TASK BRIEF
Skip the pictures. Return exactly the lines from the one containing "hand tool (61,279,212,401)" through the end of the entries below.

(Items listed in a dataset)
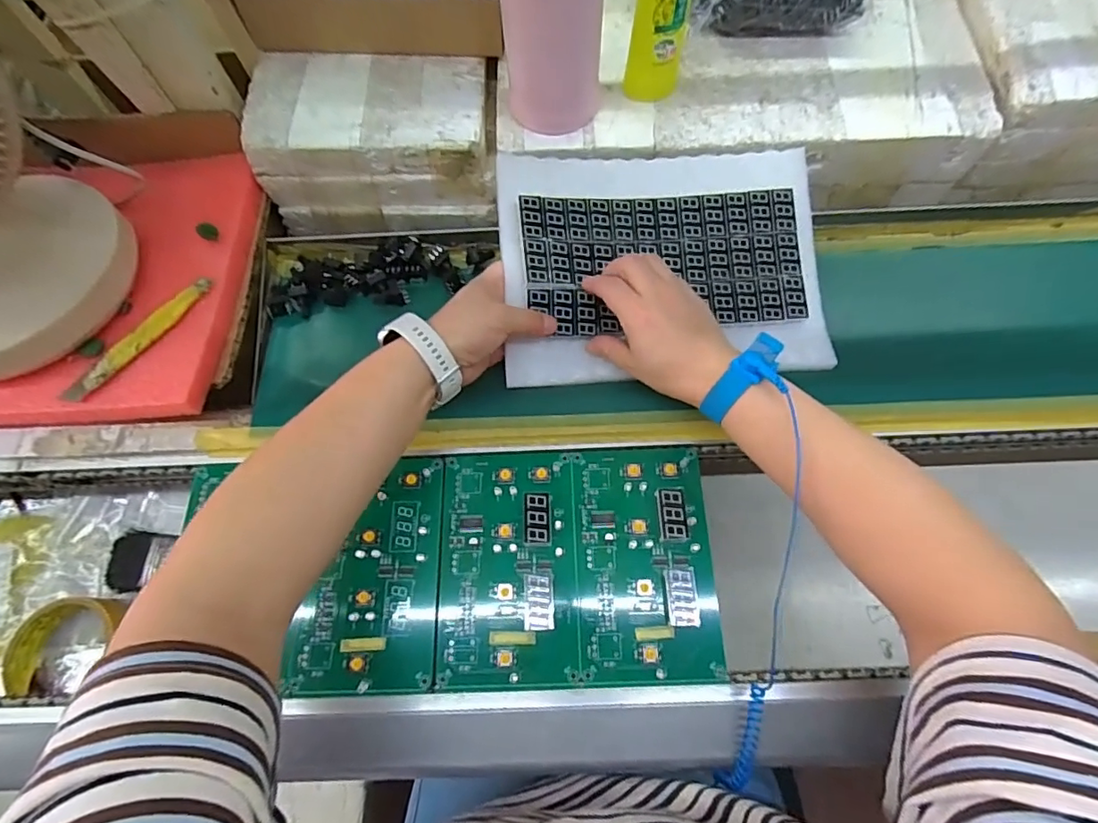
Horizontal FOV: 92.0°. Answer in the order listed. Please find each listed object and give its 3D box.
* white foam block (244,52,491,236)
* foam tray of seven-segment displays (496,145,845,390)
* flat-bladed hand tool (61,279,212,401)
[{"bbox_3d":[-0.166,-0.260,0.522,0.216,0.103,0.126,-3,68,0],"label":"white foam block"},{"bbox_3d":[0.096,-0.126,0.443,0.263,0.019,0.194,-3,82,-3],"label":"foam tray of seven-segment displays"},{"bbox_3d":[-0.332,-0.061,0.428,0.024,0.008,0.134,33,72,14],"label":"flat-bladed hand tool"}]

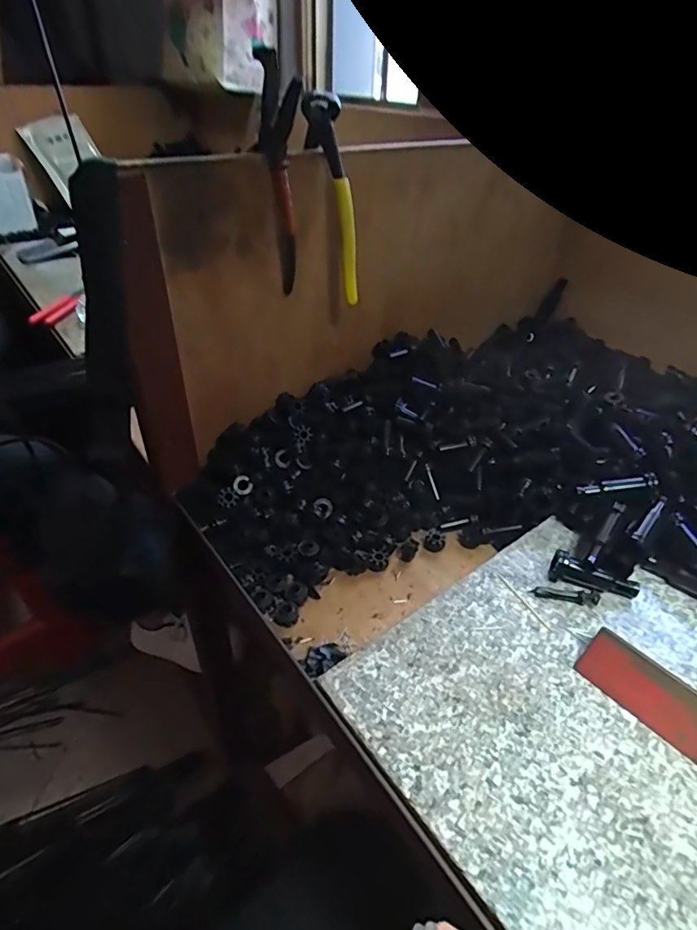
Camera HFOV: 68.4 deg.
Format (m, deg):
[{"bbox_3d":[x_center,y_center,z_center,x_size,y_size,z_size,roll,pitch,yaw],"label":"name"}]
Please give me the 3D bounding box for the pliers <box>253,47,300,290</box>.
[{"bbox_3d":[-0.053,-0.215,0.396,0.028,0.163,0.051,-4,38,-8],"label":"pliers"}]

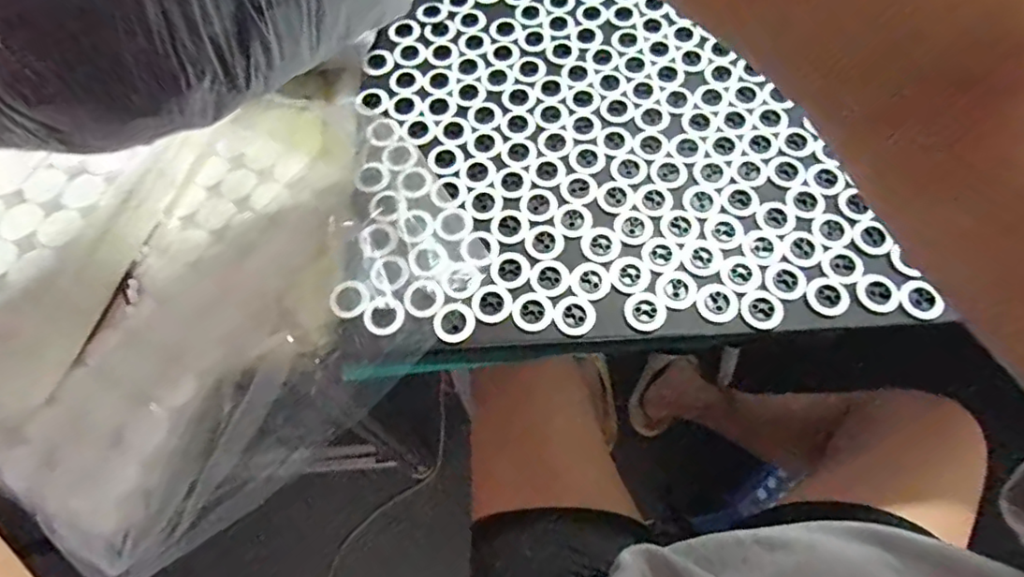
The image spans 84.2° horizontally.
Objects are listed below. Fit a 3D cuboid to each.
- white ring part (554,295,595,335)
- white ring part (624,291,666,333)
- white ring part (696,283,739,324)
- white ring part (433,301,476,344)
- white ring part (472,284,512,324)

RESPONSE BOX
* flat-bladed hand tool (61,279,212,401)
[{"bbox_3d":[-0.166,-0.260,0.522,0.216,0.103,0.126,-3,68,0],"label":"white foam block"},{"bbox_3d":[0.096,-0.126,0.443,0.263,0.019,0.194,-3,82,-3],"label":"foam tray of seven-segment displays"},{"bbox_3d":[-0.332,-0.061,0.428,0.024,0.008,0.134,33,72,14],"label":"flat-bladed hand tool"}]

Camera HFOV: 68.4 deg.
Format (m, deg):
[{"bbox_3d":[x_center,y_center,z_center,x_size,y_size,z_size,roll,pitch,yaw],"label":"name"}]
Please give me the 3D bounding box for the pliers <box>253,47,300,290</box>.
[{"bbox_3d":[-0.053,-0.215,0.396,0.028,0.163,0.051,-4,38,-8],"label":"pliers"}]

The image spans 84.2° horizontally.
Objects are listed below. Fit a 3D cuboid to each.
- white ring part (554,295,595,335)
- white ring part (624,291,666,333)
- white ring part (696,283,739,324)
- white ring part (433,301,476,344)
- white ring part (472,284,512,324)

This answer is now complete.